Part 4: Reasons in Support of Your Position
Now that you have articulated a position on the issue, write a short paragraph—just a few sentences—that presents and explains one or two of the strongest reasons in support of your position statement.
- You want your supporting reason to explain why someone should support the position you are taking on the ethical question. A supporting reason is a consideration that helps to show why your position is stronger than another position.
- One way to approach this is to imagine yourself in friendly conversation with someone who does not necessarily agree with your position (perhaps they disagree, or perhaps they are undecided). When you state your position, they might ask why you think that; the kind of response you would give is a supporting reason.
- Supporting reasons can include many things including, but not limited to: an appeal to moral principles such as duty, justice, fairness and equality; the positive or negative effects of certain actions on policies; or a summary of facts, statistics or evidence and an explanation of how they support your view.
Place the supporting reason(s) under the Part 4: Reasons in Support of Your Position heading.
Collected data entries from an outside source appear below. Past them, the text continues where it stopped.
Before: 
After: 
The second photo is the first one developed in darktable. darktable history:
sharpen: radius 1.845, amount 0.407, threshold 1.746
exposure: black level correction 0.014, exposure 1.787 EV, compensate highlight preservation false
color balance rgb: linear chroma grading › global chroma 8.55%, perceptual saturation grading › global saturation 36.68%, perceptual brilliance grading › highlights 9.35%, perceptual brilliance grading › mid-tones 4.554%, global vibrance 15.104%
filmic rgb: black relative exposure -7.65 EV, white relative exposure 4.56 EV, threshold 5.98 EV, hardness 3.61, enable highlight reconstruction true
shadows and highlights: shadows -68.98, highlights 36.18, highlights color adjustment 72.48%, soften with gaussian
Part 5: Opposing Position Statement
Now that you have provided reasons to support your position statement, in this section you will take a step back from all of that and articulate a statement that expresses an opposing or contrary statement.
- Think of the opposing position statement as the strongest claim you would make if you were the defense attorney making your opening statement to the jury immediately after they have heard the prosecutor’s statement.
Place the opposing position statement under the Part 5: Opposing Position Statement heading.
Part 6: Reasons in Support of the Opposing Position
In this section, write a short paragraph—just a few sentences—that presents and explains one or two of the strongest reasons in support of the opposing position statement.
- A strong opposing reason is a reason anyone would need to consider, even if they do not agree with the opposing position.
- In other words, do not simply contradict claims that you make in Part 4, especially factual claims! You should strive to identify and articulate considerations in support of the opposing position that you think are accurate and true, or at least plausible, even if you still believe your own position has the most support overall.
- If the reason(s) in support of the opposing position are ones you consider obviously false or indefensible, you should look for better reasons.
- Put yourself in the position of a defense attorney who has to make the best possible case to the jury in defense of his or her client.
Place the opposing reasons under the Part 6: Reasons in Support of the Opposing Position heading.
In your paper,
- Identify the ethical question.
- Introduce the topic and question.
- Formulate a position statement.
- Explain the strongest reasons in support of the position statement.
- Formulate an opposing position statement.
- Explain the strongest reasons in support of the opposing position statement.
The Ethical Question paper
- Must be 500 to 600 words in length (not including title and references pages) and formatted according to APA style as outlined in the Ashford Writing Center’s APA Style (Links to an external site.)Links to an external site. resource.